WHAT TO DO — Give the records again in full, exactly as they appear, but without the pictures.

SOURCE MATERIAL —
:::::
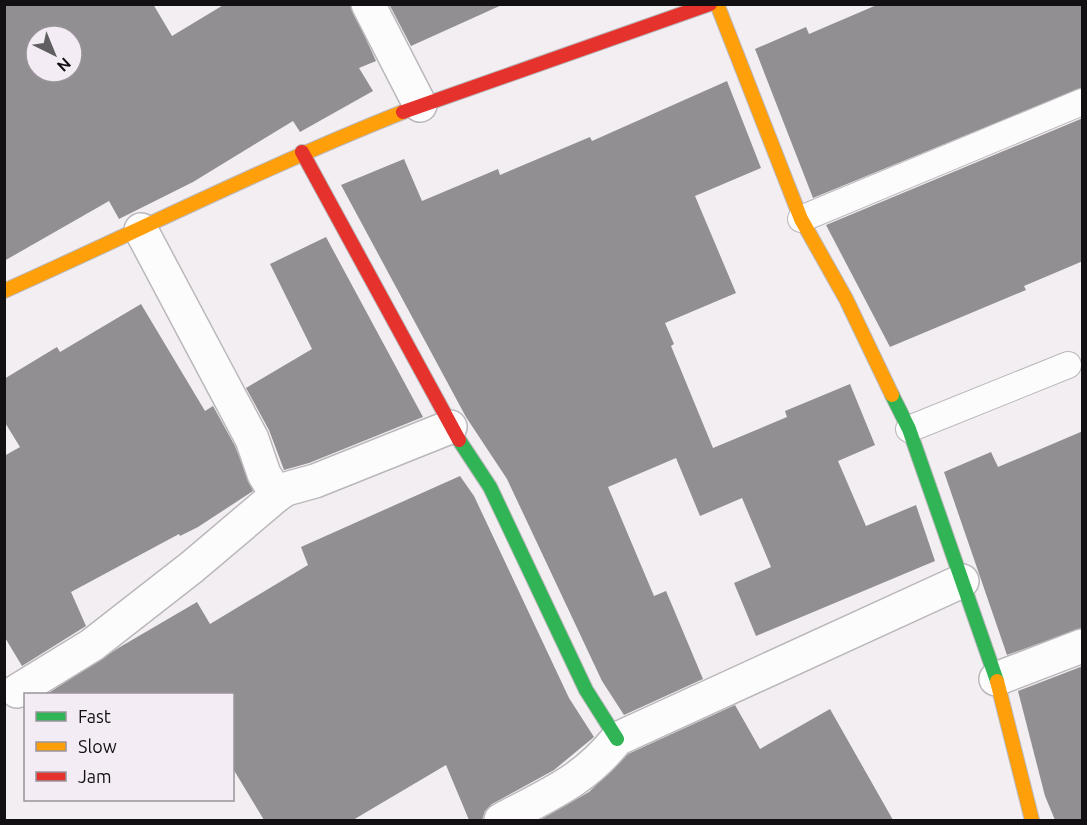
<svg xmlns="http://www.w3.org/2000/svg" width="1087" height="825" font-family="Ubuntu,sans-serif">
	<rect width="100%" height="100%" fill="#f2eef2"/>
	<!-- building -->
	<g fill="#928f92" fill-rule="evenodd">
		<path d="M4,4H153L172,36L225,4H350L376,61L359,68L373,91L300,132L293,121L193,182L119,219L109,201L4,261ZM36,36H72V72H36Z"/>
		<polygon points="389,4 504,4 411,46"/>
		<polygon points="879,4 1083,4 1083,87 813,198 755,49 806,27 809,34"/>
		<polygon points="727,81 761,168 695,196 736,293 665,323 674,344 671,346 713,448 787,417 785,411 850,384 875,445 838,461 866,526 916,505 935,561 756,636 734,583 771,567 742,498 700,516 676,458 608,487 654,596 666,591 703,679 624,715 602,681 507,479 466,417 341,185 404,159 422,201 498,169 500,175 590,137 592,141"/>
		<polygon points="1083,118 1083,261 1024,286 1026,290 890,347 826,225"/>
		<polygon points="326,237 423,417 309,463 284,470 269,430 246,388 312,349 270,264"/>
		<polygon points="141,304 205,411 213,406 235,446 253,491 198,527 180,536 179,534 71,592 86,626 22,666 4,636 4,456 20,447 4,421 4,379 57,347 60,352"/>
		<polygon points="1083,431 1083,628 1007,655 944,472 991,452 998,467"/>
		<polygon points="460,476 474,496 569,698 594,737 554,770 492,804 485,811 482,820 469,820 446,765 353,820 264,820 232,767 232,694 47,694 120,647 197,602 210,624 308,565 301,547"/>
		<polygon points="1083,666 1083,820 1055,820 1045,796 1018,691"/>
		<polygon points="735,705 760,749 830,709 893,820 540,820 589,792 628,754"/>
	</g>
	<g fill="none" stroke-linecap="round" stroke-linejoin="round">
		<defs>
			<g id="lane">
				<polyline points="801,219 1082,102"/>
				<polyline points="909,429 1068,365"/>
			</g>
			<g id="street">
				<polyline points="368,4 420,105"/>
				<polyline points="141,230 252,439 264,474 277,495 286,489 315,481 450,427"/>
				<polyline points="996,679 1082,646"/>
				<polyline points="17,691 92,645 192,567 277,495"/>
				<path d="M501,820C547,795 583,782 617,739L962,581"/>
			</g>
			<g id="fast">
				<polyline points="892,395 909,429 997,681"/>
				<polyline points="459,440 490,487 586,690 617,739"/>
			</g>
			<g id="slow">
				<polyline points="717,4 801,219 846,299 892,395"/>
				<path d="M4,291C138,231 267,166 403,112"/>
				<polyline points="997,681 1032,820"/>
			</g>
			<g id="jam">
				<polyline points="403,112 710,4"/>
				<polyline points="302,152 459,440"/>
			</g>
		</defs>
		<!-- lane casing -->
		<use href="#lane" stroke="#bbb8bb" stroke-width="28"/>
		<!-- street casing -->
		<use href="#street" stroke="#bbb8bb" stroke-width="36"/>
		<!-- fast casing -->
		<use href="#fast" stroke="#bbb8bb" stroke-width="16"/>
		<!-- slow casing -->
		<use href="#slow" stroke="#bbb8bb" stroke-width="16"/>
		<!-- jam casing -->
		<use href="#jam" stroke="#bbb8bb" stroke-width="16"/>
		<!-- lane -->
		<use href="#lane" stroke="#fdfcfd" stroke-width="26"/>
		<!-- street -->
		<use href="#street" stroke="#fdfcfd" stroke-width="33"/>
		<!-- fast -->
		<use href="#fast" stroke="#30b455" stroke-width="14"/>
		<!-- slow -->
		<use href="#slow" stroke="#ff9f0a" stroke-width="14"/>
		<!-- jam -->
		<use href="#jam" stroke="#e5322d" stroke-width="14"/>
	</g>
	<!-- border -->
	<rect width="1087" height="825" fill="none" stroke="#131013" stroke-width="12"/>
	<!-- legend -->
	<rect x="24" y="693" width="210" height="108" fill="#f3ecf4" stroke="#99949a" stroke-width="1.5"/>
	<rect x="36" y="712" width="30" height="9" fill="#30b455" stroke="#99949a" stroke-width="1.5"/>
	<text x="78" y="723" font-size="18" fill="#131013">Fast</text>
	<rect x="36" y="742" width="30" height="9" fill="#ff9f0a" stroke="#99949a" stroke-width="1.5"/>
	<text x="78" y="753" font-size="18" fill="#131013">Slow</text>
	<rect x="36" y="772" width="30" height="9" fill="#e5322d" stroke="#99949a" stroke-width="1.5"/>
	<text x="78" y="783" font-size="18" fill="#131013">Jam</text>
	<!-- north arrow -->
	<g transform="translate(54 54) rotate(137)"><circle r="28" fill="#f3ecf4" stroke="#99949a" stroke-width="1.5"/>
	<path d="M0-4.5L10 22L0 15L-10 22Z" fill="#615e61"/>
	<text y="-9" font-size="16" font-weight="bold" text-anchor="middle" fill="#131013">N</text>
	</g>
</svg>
:::::
WRITTEN RESPONSE —
<svg xmlns="http://www.w3.org/2000/svg" width="1087" height="825" font-family="Ubuntu,sans-serif">
	<rect width="100%" height="100%" fill="#f2eef2"/>
	<!-- building -->
	<g fill="#928f92" fill-rule="evenodd">
		<path d="M4,4H153L172,36L225,4H350L376,61L359,68L373,91L300,132L293,121L193,182L119,219L109,201L4,261ZM36,36H72V72H36Z"/>
		<polygon points="389,4 504,4 411,46"/>
		<polygon points="879,4 1083,4 1083,87 813,198 755,49 806,27 809,34"/>
		<polygon points="727,81 761,168 695,196 736,293 665,323 674,344 671,346 713,448 787,417 785,411 850,384 875,445 838,461 866,526 916,505 935,561 756,636 734,583 771,567 742,498 700,516 676,458 608,487 654,596 666,591 703,679 624,715 602,681 507,479 466,417 341,185 404,159 422,201 498,169 500,175 590,137 592,141"/>
		<polygon points="1083,118 1083,261 1024,286 1026,290 890,347 826,225"/>
		<polygon points="326,237 423,417 309,463 284,470 269,430 246,388 312,349 270,264"/>
		<polygon points="141,304 205,411 213,406 235,446 253,491 198,527 180,536 179,534 71,592 86,626 22,666 4,636 4,456 20,447 4,421 4,379 57,347 60,352"/>
		<polygon points="1083,431 1083,628 1007,655 944,472 991,452 998,467"/>
		<polygon points="460,476 474,496 569,698 594,737 554,770 492,804 485,811 482,820 469,820 446,765 353,820 264,820 232,767 232,694 47,694 120,647 197,602 210,624 308,565 301,547"/>
		<polygon points="1083,666 1083,820 1055,820 1045,796 1018,691"/>
		<polygon points="735,705 760,749 830,709 893,820 540,820 589,792 628,754"/>
	</g>
	<g fill="none" stroke-linecap="round" stroke-linejoin="round">
		<defs>
			<g id="lane">
				<polyline points="801,219 1082,102"/>
				<polyline points="909,429 1068,365"/>
			</g>
			<g id="street">
				<polyline points="368,4 420,105"/>
				<polyline points="141,230 252,439 264,474 277,495 286,489 315,481 450,427"/>
				<polyline points="996,679 1082,646"/>
				<polyline points="17,691 92,645 192,567 277,495"/>
				<path d="M501,820C547,795 583,782 617,739L962,581"/>
			</g>
			<g id="fast">
				<polyline points="892,395 909,429 997,681"/>
				<polyline points="459,440 490,487 586,690 617,739"/>
			</g>
			<g id="slow">
				<polyline points="717,4 801,219 846,299 892,395"/>
				<path d="M4,291C138,231 267,166 403,112"/>
				<polyline points="997,681 1032,820"/>
			</g>
			<g id="jam">
				<polyline points="403,112 710,4"/>
				<polyline points="302,152 459,440"/>
			</g>
		</defs>
		<!-- lane casing -->
		<use href="#lane" stroke="#bbb8bb" stroke-width="28"/>
		<!-- street casing -->
		<use href="#street" stroke="#bbb8bb" stroke-width="36"/>
		<!-- fast casing -->
		<use href="#fast" stroke="#bbb8bb" stroke-width="16"/>
		<!-- slow casing -->
		<use href="#slow" stroke="#bbb8bb" stroke-width="16"/>
		<!-- jam casing -->
		<use href="#jam" stroke="#bbb8bb" stroke-width="16"/>
		<!-- lane -->
		<use href="#lane" stroke="#fdfcfd" stroke-width="26"/>
		<!-- street -->
		<use href="#street" stroke="#fdfcfd" stroke-width="33"/>
		<!-- fast -->
		<use href="#fast" stroke="#30b455" stroke-width="14"/>
		<!-- slow -->
		<use href="#slow" stroke="#ff9f0a" stroke-width="14"/>
		<!-- jam -->
		<use href="#jam" stroke="#e5322d" stroke-width="14"/>
	</g>
	<!-- border -->
	<rect width="1087" height="825" fill="none" stroke="#131013" stroke-width="12"/>
	<!-- legend -->
	<rect x="24" y="693" width="210" height="108" fill="#f3ecf4" stroke="#99949a" stroke-width="1.5"/>
	<rect x="36" y="712" width="30" height="9" fill="#30b455" stroke="#99949a" stroke-width="1.5"/>
	<text x="78" y="723" font-size="18" fill="#131013">Fast</text>
	<rect x="36" y="742" width="30" height="9" fill="#ff9f0a" stroke="#99949a" stroke-width="1.5"/>
	<text x="78" y="753" font-size="18" fill="#131013">Slow</text>
	<rect x="36" y="772" width="30" height="9" fill="#e5322d" stroke="#99949a" stroke-width="1.5"/>
	<text x="78" y="783" font-size="18" fill="#131013">Jam</text>
	<!-- north arrow -->
	<g transform="translate(54 54) rotate(137)"><circle r="28" fill="#f3ecf4" stroke="#99949a" stroke-width="1.5"/>
	<path d="M0-4.5L10 22L0 15L-10 22Z" fill="#615e61"/>
	<text y="-9" font-size="16" font-weight="bold" text-anchor="middle" fill="#131013">N</text>
	</g>
</svg>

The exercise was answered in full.